The first day of trading for 2022 was the day. While a piece from TechCrunch says there’s a bit of quibbling, just about every financial and tech site seems to agree that Monday 3 January 2022 was the day that Apple became the first publicly traded company with a market value of $3 trillion. 

The quibbling, by the way, is between some who say Apple crested $3T while others say shares stalled at $2.99T. Doesn’t sound like a lot until one remembers (as TechCrunch pointed out) that the difference between those two amounts is $10 billion.

Assuming the $3T number, TechCrunch puts it in context. Less than five-years ago (May 2017), CrunchBase pointed out that Alphabet, Amazon, Apple, Facebook, and Microsoft together were approaching a combined market cap of $3T. Now, Apple’s there by itself. CNET goes a bit more global in its contextualization, saying:

At $3 trillion, Apple's value is greater than the annual economic output of the United Kingdom, France, India or Italy, according to data collected by the World Bank. Only Germany, Japan, China and the US are larger.

What changed? Probably more things than we can count, though the TechCrunch piece gives a lot of credit to COVID-19. “The pandemic revalued tech companies,” according to the report, “giving them far more value per dollar of revenue than before.”

And?

Mike Wuerthele at Apple Insider had an interesting editorial on the milestone. That came under the headline, “Apple's $3 trillion valuation is the least interesting news about the company.” 

If you’ll pardon my two-cents… eh. I mean, he’s not wrong when he says news of the $3 trillion in valuation “is far less important and notable than what the company has in mind for the future — and how it gets it done.” At the same time, the $3T is indicative of sentiment around Apple.

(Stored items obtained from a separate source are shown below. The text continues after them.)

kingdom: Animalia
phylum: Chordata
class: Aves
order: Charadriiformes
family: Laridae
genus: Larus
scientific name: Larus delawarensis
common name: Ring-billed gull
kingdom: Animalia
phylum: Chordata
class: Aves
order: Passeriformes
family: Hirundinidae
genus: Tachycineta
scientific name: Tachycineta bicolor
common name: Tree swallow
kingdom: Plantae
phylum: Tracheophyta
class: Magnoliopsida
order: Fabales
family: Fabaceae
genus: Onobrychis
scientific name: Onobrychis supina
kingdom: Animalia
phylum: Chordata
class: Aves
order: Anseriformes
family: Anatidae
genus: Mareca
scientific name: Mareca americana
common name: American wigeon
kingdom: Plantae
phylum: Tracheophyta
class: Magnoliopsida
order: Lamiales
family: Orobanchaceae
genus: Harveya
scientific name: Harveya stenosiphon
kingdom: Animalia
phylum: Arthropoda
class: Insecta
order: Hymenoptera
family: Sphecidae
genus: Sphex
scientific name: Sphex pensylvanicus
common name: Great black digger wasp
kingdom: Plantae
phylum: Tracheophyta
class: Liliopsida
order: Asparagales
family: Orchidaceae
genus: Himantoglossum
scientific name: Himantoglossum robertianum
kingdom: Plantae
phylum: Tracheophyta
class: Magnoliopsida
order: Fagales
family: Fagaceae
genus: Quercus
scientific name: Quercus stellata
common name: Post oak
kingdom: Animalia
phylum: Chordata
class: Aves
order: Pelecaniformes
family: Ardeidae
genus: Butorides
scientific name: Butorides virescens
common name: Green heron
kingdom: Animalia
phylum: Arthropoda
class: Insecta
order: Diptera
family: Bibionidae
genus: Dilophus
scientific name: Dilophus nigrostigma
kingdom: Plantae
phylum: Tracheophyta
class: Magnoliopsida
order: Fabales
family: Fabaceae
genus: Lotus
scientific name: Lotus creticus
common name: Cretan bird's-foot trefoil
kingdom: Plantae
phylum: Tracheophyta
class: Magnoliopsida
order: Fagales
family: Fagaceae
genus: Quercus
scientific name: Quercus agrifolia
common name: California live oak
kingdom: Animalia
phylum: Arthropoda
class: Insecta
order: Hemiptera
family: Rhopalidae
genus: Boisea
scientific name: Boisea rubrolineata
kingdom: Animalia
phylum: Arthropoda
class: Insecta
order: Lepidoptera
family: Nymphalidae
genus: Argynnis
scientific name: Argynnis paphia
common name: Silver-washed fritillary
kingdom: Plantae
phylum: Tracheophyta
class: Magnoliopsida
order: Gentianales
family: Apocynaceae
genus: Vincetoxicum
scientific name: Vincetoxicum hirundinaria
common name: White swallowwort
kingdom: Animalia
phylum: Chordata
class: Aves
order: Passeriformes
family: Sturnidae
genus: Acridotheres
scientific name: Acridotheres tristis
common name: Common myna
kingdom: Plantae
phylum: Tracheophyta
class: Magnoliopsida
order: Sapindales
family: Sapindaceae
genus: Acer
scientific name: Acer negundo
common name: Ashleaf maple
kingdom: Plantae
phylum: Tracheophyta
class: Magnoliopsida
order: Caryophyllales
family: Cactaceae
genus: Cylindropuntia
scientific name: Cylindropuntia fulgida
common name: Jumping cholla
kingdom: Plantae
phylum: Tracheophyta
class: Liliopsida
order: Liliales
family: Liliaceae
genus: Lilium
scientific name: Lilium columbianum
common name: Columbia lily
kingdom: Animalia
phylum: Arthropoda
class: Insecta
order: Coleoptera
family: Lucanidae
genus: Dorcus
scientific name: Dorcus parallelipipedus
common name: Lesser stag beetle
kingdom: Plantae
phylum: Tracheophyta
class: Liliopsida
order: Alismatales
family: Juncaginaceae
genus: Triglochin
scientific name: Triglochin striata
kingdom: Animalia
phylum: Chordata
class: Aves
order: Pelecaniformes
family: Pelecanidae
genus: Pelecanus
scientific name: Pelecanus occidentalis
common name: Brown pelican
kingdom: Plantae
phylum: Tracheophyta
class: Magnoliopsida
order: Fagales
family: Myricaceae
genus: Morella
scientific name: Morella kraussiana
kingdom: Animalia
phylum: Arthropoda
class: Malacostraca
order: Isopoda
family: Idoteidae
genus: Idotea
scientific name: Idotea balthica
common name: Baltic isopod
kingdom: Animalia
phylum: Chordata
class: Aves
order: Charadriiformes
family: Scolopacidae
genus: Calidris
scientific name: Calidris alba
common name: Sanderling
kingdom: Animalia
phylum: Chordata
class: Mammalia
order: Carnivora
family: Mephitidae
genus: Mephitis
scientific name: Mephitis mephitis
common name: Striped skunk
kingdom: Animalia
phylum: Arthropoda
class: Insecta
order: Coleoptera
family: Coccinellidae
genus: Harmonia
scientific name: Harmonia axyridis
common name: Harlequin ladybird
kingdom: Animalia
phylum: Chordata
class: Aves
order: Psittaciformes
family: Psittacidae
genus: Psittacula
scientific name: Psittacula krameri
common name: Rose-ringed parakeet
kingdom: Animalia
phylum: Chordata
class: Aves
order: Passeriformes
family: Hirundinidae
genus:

It’s indicative of investor belief in “what the company has in mind for the future,” which theoretically helps fund “how it gets it done.” Still, props to him for his Jed Bartlet-esque, “What’s next?”

What’s next, by the way, are VR, AR, and Apple Car, in his estimation. The way Wuerthele sees it, “the $3 trillion valuation has no impact on what [Apple] plans on doing, or on the road map that it set years ago.”

And now, the punchline: Apple’s current market valuation is not $3T - no quibbling about it.